The Guava BloomFilter is a practical implementation of the Bloom filter probabilistic data structure, provided by the Google Guava library.^[600-developer-principle-bloomfilter.md]

Basic Usage

To utilize a BloomFilter in Guava, one must import the necessary classes and define a Funnel (which describes how to map an object to primitives) and a Charset.^[600-developer-principle-bloomfilter.md] The filter is instantiated using the create method, which typically accepts the expected number of insertions (n) and the desired false positive probability (p).^[600-developer-principle-bloomfilter.md]

Elements are added to the set using the put method.^[600-developer-principle-bloomfilter.md]

import java.nio.charset.Charset;
import com.google.common.hash.BloomFilter;
import com.google.common.hash.Funnels;

// Create a filter expecting 1000 insertions with a low [False Positive Rate](<./false-positive-rate.md>)
BloomFilter<String> filter = BloomFilter.create(
    Funnels.stringFunnel(Charset.forName("utf-8")), 
    1000, 
    0.000001
);

filter.put("123");

Testing Membership

To check if an element might exist in the filter, the mightContain method is used.^[600-developer-principle-bloomfilter.md] This method returns true if the element is definitely in the set or is a false positive, and false only if the element is definitely not in the set.

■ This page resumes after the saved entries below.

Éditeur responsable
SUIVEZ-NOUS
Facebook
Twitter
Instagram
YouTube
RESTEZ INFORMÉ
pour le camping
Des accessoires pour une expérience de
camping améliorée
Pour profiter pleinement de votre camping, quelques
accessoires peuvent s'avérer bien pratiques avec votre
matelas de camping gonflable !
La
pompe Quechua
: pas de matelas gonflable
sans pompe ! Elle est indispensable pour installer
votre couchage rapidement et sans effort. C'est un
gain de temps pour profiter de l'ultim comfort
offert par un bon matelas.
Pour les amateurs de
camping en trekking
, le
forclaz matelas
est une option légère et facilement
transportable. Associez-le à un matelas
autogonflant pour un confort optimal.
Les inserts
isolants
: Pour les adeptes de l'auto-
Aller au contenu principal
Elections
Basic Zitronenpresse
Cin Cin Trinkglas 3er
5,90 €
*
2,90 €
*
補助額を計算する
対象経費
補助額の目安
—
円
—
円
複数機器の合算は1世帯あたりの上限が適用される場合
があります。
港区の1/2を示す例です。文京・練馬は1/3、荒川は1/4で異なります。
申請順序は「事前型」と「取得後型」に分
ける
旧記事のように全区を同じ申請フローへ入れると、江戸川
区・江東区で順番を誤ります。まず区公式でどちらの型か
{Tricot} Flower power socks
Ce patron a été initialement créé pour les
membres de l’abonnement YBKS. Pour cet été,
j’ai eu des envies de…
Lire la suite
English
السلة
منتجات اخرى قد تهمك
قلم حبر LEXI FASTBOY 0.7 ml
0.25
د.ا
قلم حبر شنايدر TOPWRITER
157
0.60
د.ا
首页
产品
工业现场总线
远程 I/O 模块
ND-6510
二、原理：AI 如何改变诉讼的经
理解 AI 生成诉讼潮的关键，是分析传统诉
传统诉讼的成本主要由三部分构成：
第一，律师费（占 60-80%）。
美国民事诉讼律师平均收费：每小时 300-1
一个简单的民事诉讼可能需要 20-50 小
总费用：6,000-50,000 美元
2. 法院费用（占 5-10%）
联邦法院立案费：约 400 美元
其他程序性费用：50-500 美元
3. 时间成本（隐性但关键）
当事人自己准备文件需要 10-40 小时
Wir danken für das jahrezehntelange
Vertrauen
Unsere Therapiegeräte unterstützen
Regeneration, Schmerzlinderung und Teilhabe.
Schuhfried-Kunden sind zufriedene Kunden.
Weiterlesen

boolean exists = filter.mightContain("123");

Combining Filters

The implementation supports merging two filters together using the putAll method.^[600-developer-principle-bloomfilter.md] This is useful for distributed scenarios or batch processing where separate filter instances need to be consolidated.

BloomFilter<String> filterA = ...;
BloomFilter<String> filterB = ...;
filterA.putAll(filterB); // Absorbs filterB into filterA

Use Case: Cache penetration

A primary application of this implementation is mitigating cache penetration.^[600-developer-principle-bloomfilter.md] By placing a Bloom filter in front of a storage layer (like a database), the system can quickly determine if a key exists. If the filter indicates the key is not present, the database access is skipped entirely, preventing the load from overwhelming the database when querying for non-existent data.